The main problem is represented by thermal dissipation.
Leds are sticked to heatsink through a VERY thin layer of cpu (not adhesive) thermal compound (I pressed down hard to make compound strate as thin as possible) and epoxied all-around.
Although the result may seem a bit messy in the following photos, it’s actually very very solid and of good appearance.
I hate math but I’ve done a little research and it ended up that I need a heatsink of at least 2C/W.
For this test array I decided not to go fanless, because it would have required a huge and bluky heatsink (at least 15x15x5cm).
So I “stole” a pentium4 full-copper heavy heasink from my father’s office 

Now, without doing math: a p4 has a TDP of 50-100w.. my array (driven in pwm at 700ma per channel) has a heat dissipation, in the worst case (rgbw channels all at 100% duty cycle), of about 35w (correct me if I’m wrong!).
The fan is very noisy, but driven at 5volts it’s unnoticeable. I’ll do some tests to check whether the cooling is sufficient or not (I hope and I believe so!).
== == ==
WORK REQUIRED :: Edit the LED heatsink text from "Leds are sticked" down to "(at least 15x15x5cm).", replacing "epoxied" with "glued". The items come from a different source than the text above.

Data taken from a collection:
== == ==
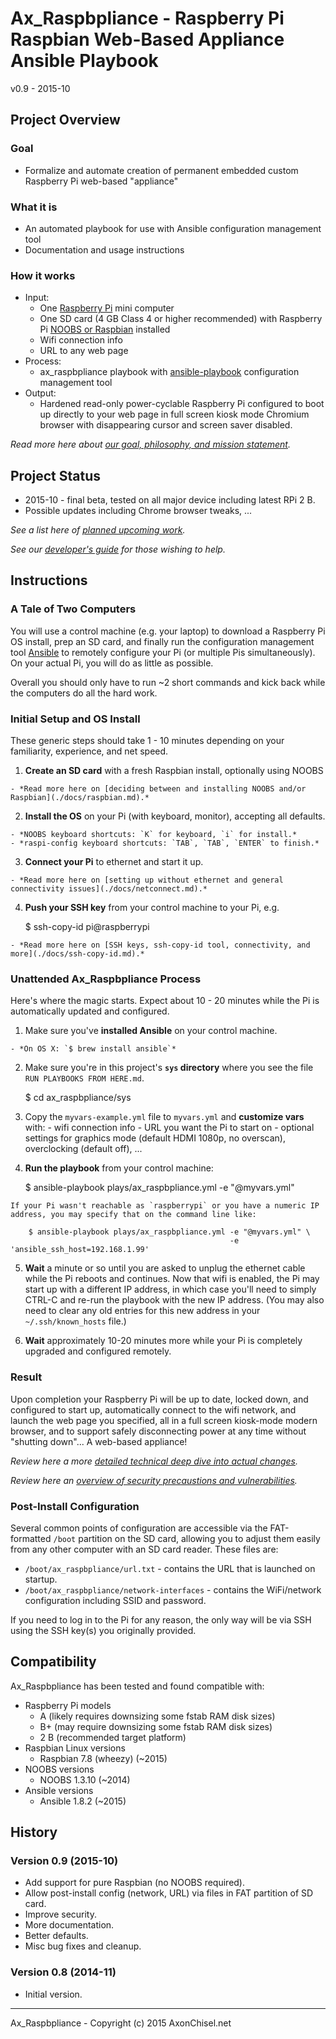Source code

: 
# Ax_Raspbpliance - Raspberry Pi Raspbian Web-Based Appliance Ansible Playbook

v0.9 - 2015-10


## Project Overview

### Goal

  - Formalize and automate creation of permanent embedded custom Raspberry Pi web-based "appliance" 

### What it is

  - An automated playbook for use with Ansible configuration management tool
  - Documentation and usage instructions

### How it works

  - Input:
  	- One [Raspberry Pi](http://www.raspberrypi.org/) mini computer
  	- One SD card (4 GB Class 4 or higher recommended) with Raspberry Pi [NOOBS or Raspbian](http://www.raspberrypi.org/downloads/) installed
  	- Wifi connection info
  	- URL to any web page
  - Process:
  	- ax_raspbpliance playbook with [ansible-playbook](http://docs.ansible.com/playbooks_intro.html) configuration management tool
  - Output:
  	- Hardened read-only power-cyclable Raspberry Pi configured to boot up directly to your web page in full screen kiosk mode Chromium browser with disappearing cursor and screen saver disabled.

*Read more here about [our goal, philosophy, and mission statement](./docs/philosophy.md).*



## Project Status

  - 2015-10 - final beta, tested on all major device including latest RPi 2 B.
  - Possible updates including Chrome browser tweaks, ...

*See a list here of [planned upcoming work](./docs/todo.md).*

*See our [developer's guide](./docs/dev.md) for those wishing to help.*


## Instructions

### A Tale of Two Computers

You will use a control machine (e.g. your laptop) to download a Raspberry Pi OS install, prep an SD card, and finally run the configuration management tool [Ansible](http://docs.ansible.com/) to remotely configure your Pi (or multiple Pis simultaneously). On your actual Pi, you will do as little as possible.  

Overall you should only have to run ~2 short commands and kick back while the computers do all the hard work.


### Initial Setup and OS Install

These generic steps should take 1 - 10 minutes depending on your familiarity, experience, and net speed.

  1. **Create an SD card** with a fresh Raspbian install, optionally using NOOBS

    - *Read more here on [deciding between and installing NOOBS and/or Raspbian](./docs/raspbian.md).*

  2. **Install the OS** on your Pi (with keyboard, monitor), accepting all defaults.

    - *NOOBS keyboard shortcuts: `K` for keyboard, `i` for install.*
    - *raspi-config keyboard shortcuts: `TAB`, `TAB`, `ENTER` to finish.*

  3. **Connect your Pi** to ethernet and start it up.

    - *Read more here on [setting up without ethernet and general connectivity issues](./docs/netconnect.md).*

  4. **Push your SSH key** from your control machine to your Pi, e.g.

        $ ssh-copy-id pi@raspberrypi

    - *Read more here on [SSH keys, ssh-copy-id tool, connectivity, and more](./docs/ssh-copy-id.md).*


### Unattended Ax_Raspbpliance Process

Here's where the magic starts. Expect about 10 - 20 minutes while the Pi is automatically updated and configured.

  1. Make sure you've **installed Ansible** on your control machine.

    - *On OS X: `$ brew install ansible`*

  2. Make sure you're in this project's **`sys` directory** where you see the file `RUN PLAYBOOKS FROM HERE.md`.

        $ cd ax_raspbpliance/sys

  3. Copy the `myvars-example.yml` file to `myvars.yml` and **customize vars** with:
    - wifi connection info
    - URL you want the Pi to start on
    - optional settings for graphics mode (default HDMI 1080p, no overscan), overclocking (default off), ...

  4. **Run the playbook** from your control machine:

        $ ansible-playbook plays/ax_raspbpliance.yml -e "@myvars.yml"

    If your Pi wasn't reachable as `raspberrypi` or you have a numeric IP address, you may specify that on the command line like:

        $ ansible-playbook plays/ax_raspbpliance.yml -e "@myvars.yml" \
                                                     -e 'ansible_ssh_host=192.168.1.99'

  5. **Wait** a minute or so until you are asked to unplug the ethernet cable while the Pi reboots and continues.  Now that wifi is enabled, the Pi may start up with a different IP address, in which case you'll need to simply CTRL-C and re-run the playbook with the new IP address.  (You may also need to clear any old entries for this new address in your `~/.ssh/known_hosts` file.)

  6. **Wait** approximately 10-20 minutes more while your Pi is completely upgraded and configured remotely.


### Result

Upon completion your Raspberry Pi will be up to date, locked down, and configured to start up, automatically connect to the wifi network, and launch the web page you specified, all in a full screen kiosk-mode modern browser, and to support safely disconnecting power at any time without "shutting down"...  A web-based appliance!

*Review here a more [detailed technical deep dive into actual changes](./docs/details.md).*

*Review here an [overview of security precaustions and vulnerabilities](./docs/security.md).*


### Post-Install Configuration

Several common points of configuration are accessible via the FAT-formatted `/boot` partition on the SD card, allowing you to adjust them easily from any other computer with an SD card reader.  These files are:

- `/boot/ax_raspbpliance/url.txt` - contains the URL that is launched on startup.
- `/boot/ax_raspbpliance/network-interfaces` - contains the WiFi/network configuration including SSID and password.

If you need to log in to the Pi for any reason, the only way will be via SSH using the SSH key(s) you originally provided.



## Compatibility

Ax_Raspbpliance has been tested and found compatible with:

  - Raspberry Pi models
  	- A (likely requires downsizing some fstab RAM disk sizes)
  	- B+ (may require downsizing some fstab RAM disk sizes)
    - 2 B (recommended target platform)
  - Raspbian Linux versions
    - Raspbian 7.8 (wheezy) (~2015)
  - NOOBS versions
  	- NOOBS 1.3.10 (~2014)
  - Ansible versions
    - Ansible 1.8.2 (~2015)


## History


### Version 0.9 (2015-10)

  - Add support for pure Raspbian (no NOOBS required).
  - Allow post-install config (network, URL) via files in FAT partition of SD card.
  - Improve security.
  - More documentation.
  - Better defaults.
  - Misc bug fixes and cleanup.

### Version 0.8 (2014-11)

  - Initial version.




------------------------------------------------------------------------------

Ax_Raspbpliance - Copyright (c) 2015 AxonChisel.net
== == ==
YOUR RESPONSE ::
Leds are sticked to heatsink through a VERY thin layer of cpu (not adhesive) thermal compound (I pressed down hard to make compound strate as thin as possible) and glued all-around.
Although the result may seem a bit messy in the following photos, it’s actually very very solid and of good appearance.
I hate math but I’ve done a little research and it ended up that I need a heatsink of at least 2C/W.
For this test array I decided not to go fanless, because it would have required a huge and bluky heatsink (at least 15x15x5cm).